For my use case, which involved technical manuals with primarily text content and simple layouts, PyMuPDF produced equivalent results to unstructured without the processing overhead.

Implementation Notes

A few considerations when using PyMuPDF:

Memory efficiency: PyMuPDF loads documents into memory. For very large PDFs (500+ pages), process in batches or use page.get_text("blocks") to extract incrementally.
Text ordering: PyMuPDF returns text in reading order, which works correctly for most documents. For complex layouts, verify text sequence manually.
Missing features: PyMuPDF doesn’t provide OCR or advanced table structure extraction.
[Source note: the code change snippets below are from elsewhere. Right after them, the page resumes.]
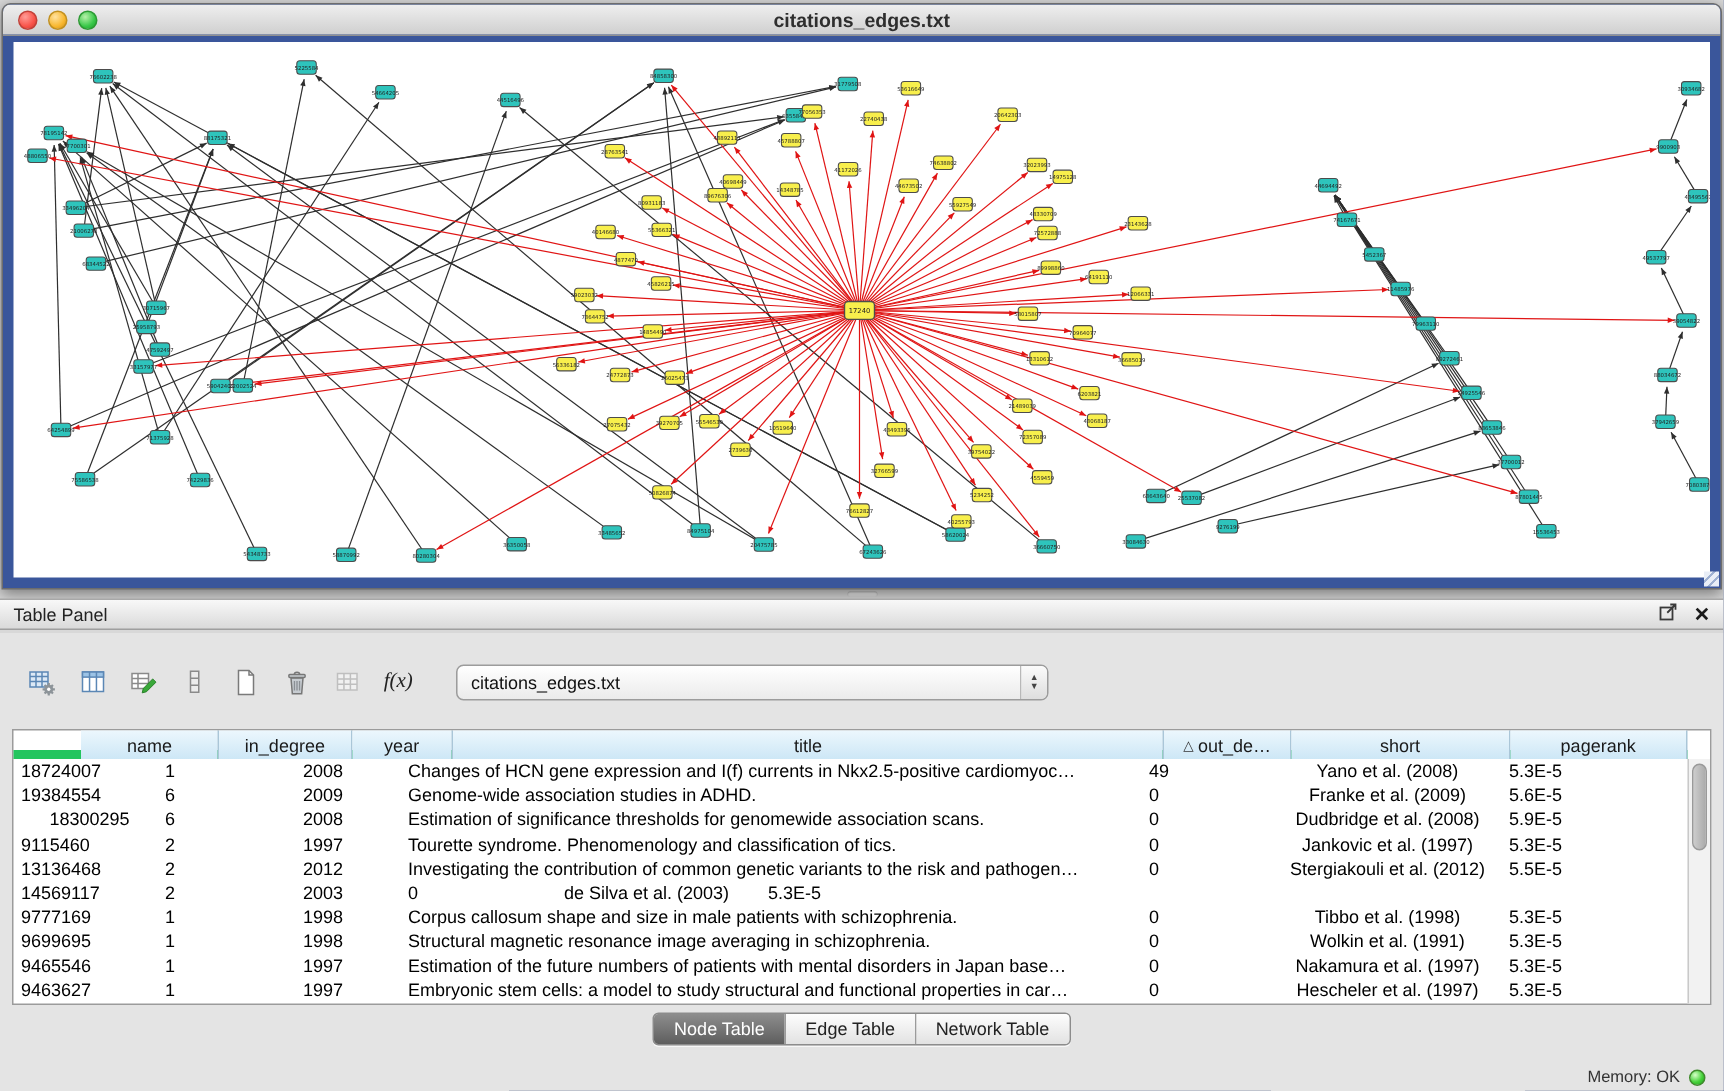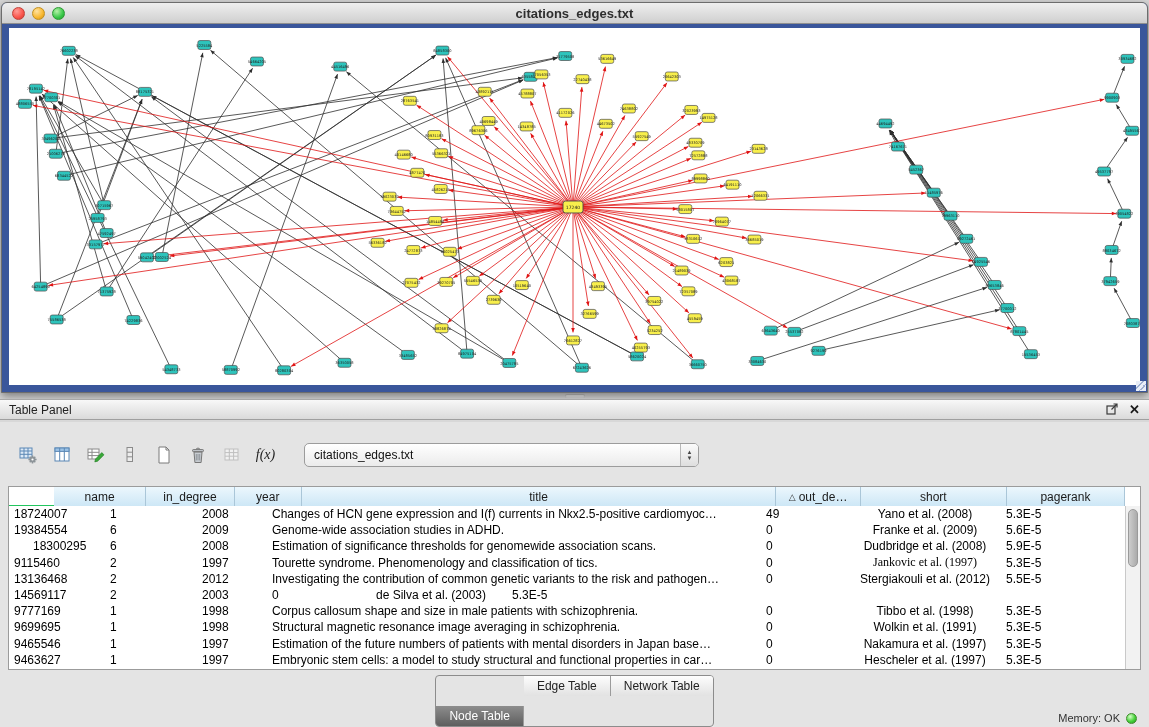--- a/index.html
+++ b/index.html
@@ -49,7 +49,7 @@
   .combo-arrows span { font-size:6px; line-height:6px; color:#444; }
 
   .tablebox { position:absolute; left:8px; top:64px; width:1133px; height:184px; background:#fff; border:1px solid #9b9b9b; }
-  .thead { display:flex; height:19px; width:calc(100% - 15px); border-bottom:1px solid #22c55e;padding-left:45px; }
+  .thead { display:flex; height:19px; width:calc(100% - 15px); border-bottom:6px solid #22c55e;padding-left:45px; }
   .th { display:flex; align-items:center; justify-content:center; height:19px; font-size:12px; color:#1a1a1a;
     background:linear-gradient(#ecf7fd,#cde7f6); border-right:1px solid #aac6d8; overflow:hidden; white-space:nowrap; }
   .sort-tri { font-size:9px; margin-right:3px; color:#333; }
If you need these features, consider using PyMuPDF for text extraction and targeted tools for specific requirements.
Dependencies: PyMuPDF has minimal dependencies compared to unstructured, which requires multiple heavyweight libraries.

Results

After switching to PyMuPDF, the complete pipeline processed all 215 manuals in under 15 minutes including:

Text extraction: 11.3 minutes
Chunking and preprocessing: 2.1 minutes
Embedding generation: 8.4 minutes (separate batch job)
Vector database insertion: 1.8 minutes

The processed corpus contained approximately 42,000 text chunks, which enabled semantic search across the entire manual collection with sub-second query response times.

For PDF text extraction where speed matters and complex layout analysis isn’t required, PyMuPDF delivers significant performance advantages over more comprehensive document parsing libraries.